本文 ▸
2024年3月13日に東京・麻布台ヒルズに開業。
アマンの世界初の姉妹ブランドホテルで、サンスクリット語で「魂」を意味する「ジャヌ」は、人と人とのつながりを育み、調和を取り戻して、歓びを分かち合うことをコンセプトとしたホテルとレジデンスであり、これまでにないビジョンを掲げるライフスタイルブランド。
近年爆増しているライフスタイル系ホテルと一線を画するのは間違いないだろうが、ライフスタイルブランドというとどうしてもカジュアルな想像。アマンがどう落とし込んでいるのか、宿泊を通して楽しんできた。「平和」を意味するアマンとはまた異なった雰囲気があることだろう。
麻布台ヒルズに来たのは2回目。あまりの広さに、どこを歩いているのかわからなくなる。なんとかJANUのエントランスを発見。
レセプションは5階。
巨大な岩で作られたカウンターが目を引く。都市部のアマン系列(ではないけど)は、やはり重厚感が似合う。奥には東京タワーがこれでもかと存在感をアピールしている。

課題 1 ▸
エントリーの中から、「-0.07 to -0.01」を含む行から「Reading right to」を含む行までのすべてを、両端の行も含めてそのまま書き写してください。

課題データ ▸
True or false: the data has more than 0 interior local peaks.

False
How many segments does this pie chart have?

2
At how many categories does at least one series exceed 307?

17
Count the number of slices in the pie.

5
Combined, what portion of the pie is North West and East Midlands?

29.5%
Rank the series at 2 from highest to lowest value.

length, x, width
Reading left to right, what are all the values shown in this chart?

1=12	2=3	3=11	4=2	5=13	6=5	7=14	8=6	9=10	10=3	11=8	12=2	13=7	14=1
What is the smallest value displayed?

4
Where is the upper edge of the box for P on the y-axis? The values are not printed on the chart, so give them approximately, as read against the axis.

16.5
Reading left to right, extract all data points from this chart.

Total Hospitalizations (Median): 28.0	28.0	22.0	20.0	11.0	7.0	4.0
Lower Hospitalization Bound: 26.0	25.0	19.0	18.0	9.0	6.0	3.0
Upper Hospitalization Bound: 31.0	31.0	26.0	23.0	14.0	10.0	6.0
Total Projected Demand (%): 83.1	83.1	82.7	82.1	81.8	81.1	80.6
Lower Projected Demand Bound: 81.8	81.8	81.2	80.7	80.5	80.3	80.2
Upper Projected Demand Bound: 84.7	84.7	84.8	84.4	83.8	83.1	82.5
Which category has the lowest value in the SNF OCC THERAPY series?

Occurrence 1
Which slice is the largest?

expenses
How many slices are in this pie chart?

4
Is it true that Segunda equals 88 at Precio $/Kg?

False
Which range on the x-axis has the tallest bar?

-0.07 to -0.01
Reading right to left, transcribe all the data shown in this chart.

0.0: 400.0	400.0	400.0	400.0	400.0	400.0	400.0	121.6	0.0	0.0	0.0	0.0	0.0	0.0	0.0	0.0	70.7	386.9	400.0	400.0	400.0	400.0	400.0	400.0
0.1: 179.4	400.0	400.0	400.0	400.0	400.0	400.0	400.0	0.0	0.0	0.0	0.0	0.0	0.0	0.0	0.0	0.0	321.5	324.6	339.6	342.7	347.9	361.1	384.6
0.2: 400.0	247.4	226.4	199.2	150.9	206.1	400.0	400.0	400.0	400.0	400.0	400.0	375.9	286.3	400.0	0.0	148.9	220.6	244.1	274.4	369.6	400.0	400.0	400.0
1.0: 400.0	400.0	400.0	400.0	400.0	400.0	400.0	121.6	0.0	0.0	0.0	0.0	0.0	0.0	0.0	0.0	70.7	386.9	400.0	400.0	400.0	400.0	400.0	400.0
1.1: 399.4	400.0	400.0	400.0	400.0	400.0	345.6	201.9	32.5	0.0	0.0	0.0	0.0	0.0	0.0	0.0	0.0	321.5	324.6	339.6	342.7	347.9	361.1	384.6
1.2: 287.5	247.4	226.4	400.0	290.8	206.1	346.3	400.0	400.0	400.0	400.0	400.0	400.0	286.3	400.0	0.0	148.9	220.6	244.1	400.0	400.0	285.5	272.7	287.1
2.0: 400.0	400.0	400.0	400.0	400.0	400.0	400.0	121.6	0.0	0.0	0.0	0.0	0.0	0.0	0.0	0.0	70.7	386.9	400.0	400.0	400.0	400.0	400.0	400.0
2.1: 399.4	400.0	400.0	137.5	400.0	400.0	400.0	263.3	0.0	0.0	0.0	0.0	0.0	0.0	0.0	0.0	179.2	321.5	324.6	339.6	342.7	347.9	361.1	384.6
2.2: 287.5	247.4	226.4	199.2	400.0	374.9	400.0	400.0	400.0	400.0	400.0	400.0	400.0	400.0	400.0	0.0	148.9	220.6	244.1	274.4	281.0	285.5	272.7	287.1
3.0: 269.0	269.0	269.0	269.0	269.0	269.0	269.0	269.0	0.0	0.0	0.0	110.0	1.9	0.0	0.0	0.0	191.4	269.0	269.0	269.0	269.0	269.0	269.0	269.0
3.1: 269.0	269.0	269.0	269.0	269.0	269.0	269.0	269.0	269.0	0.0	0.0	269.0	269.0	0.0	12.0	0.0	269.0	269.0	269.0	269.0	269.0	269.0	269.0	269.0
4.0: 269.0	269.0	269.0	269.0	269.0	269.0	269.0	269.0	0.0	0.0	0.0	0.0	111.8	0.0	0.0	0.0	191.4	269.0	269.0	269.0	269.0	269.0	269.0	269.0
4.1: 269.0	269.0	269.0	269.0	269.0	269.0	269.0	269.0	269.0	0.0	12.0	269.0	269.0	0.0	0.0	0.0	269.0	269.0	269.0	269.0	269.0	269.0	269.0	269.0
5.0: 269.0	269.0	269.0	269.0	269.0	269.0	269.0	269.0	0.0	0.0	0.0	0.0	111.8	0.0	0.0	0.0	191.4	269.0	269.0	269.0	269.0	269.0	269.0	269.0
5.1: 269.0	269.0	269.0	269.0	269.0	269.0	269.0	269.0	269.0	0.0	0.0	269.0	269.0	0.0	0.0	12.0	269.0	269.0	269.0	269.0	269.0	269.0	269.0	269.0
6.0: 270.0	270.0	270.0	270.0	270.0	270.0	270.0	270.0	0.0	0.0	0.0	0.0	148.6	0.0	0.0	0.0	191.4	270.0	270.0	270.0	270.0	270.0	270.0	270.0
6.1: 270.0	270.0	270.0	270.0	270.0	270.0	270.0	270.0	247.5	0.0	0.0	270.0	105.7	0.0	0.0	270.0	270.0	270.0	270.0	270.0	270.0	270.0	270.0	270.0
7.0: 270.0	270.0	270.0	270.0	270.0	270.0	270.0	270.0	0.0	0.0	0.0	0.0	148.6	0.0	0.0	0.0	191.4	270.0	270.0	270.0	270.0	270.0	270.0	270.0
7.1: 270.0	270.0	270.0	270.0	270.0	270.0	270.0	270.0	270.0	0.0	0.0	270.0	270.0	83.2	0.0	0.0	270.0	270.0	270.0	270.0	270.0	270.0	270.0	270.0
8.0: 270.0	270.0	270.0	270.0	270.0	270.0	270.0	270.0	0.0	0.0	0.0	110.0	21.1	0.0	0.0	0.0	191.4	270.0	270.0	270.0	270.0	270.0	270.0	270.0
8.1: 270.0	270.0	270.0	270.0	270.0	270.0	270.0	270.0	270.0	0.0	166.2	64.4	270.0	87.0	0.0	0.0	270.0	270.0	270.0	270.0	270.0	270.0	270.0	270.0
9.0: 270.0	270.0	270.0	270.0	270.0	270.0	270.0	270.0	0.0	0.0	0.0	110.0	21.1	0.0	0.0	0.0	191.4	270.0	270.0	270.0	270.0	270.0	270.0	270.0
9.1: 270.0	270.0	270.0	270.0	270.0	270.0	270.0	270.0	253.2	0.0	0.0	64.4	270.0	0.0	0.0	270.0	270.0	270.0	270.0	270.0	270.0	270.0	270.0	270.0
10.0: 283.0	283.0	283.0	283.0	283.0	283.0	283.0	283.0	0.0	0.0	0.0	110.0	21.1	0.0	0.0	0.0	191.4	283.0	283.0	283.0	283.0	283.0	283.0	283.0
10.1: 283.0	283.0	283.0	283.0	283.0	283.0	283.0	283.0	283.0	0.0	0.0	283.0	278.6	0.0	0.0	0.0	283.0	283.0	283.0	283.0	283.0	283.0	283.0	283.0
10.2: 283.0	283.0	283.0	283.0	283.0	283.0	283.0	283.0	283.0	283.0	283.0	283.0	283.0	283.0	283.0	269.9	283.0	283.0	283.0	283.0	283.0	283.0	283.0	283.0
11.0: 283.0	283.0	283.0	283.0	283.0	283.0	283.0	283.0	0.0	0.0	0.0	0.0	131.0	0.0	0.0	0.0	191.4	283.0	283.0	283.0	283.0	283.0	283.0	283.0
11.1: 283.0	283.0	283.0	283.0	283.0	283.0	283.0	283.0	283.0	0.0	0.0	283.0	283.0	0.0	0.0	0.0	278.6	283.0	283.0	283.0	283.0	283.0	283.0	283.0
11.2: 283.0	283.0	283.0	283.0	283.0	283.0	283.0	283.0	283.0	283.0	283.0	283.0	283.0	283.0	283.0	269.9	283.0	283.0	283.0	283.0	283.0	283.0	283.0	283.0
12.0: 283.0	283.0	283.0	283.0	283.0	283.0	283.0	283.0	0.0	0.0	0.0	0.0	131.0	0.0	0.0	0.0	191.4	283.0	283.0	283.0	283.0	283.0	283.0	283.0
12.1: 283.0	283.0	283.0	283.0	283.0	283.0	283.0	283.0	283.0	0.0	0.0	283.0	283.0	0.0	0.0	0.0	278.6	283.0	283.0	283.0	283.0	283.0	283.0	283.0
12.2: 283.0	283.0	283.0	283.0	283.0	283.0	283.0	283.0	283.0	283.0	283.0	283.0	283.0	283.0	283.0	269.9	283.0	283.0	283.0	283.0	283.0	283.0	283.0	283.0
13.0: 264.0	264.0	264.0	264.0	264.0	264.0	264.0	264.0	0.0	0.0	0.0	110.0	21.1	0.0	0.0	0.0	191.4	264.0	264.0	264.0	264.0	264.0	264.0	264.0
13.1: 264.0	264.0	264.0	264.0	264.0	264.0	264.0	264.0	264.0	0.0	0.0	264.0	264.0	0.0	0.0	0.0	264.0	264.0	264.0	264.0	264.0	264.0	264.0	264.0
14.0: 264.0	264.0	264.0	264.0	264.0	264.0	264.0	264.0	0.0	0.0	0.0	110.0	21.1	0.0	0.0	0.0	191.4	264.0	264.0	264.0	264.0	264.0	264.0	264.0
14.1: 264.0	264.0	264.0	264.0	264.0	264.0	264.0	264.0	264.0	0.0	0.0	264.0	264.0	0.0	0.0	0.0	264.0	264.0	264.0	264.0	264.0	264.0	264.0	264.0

課題 2 ▸
麻布台ヒルズのホテル「ジャヌ」の宿泊記の続きを、最後の文の後から書き進めてください。

解答例 1 ▸
-0.07 to -0.01
Reading right to left, transcribe all the data shown in this chart.

解答例 2 ▸
上は落ち着いたタイミングでの写真だが、チェックイン時は人で溢れているのに待機できるようなソファもほぼなし。空間としても狭い。子供が泣き叫び、アマンを期待してきたであろう欧米のゲストは顔を顰め、地獄の様相だった。だからかはわからないが、部屋までの案内はなく、エレベーター前で鍵を渡されただけであった。オープンして間もないからか、少なくともJANUはJANUであり、アマンではないことを理解して訪問すべし。
部屋数は122。最も狭い部屋でも55平米を誇る部屋は、グレーとベージュを基調としたインテリアで心地の良い空間に仕上がっている。客室は6階〜13階と、都心のラグジュアリーホテルでは珍しい低層である。
今回宿泊するのは、プレミアルームで65平米。
ベッドルームとリビングルームの区分けはないながらも、それぞれのスペースがしっかりと確保されており、開放感がある。ソファは奥行きがあってリラックスできる。
部屋の方向にもよるが、眺めの抜けた部屋に滞在することができた。特にこれといった眺めではないのが正直な感想。詳しくはわからないけれど、フロアマップから伺うに東京タワーが見られる部屋は一部のスイートだけな気がした。
ウェットエリアとベッドルームは隣り合っていてプライバシーがない前印象だったが、障子のようなスライドドアが機能していて問題なく区切ることができる。そしてこのスライドドアは照明付き。
このバスタブの作りが、長湯するのに向いておらず首が痛くなってしまった。バスピローが欲しかった。
もちろんバスソルトも。このあたりはアマンを感じるセンスで素敵。
シャワーブースのシャンプー類も全てディスペンサー入りでスッキリ、好ましい。
お部屋にはウェルカムスイーツとカード。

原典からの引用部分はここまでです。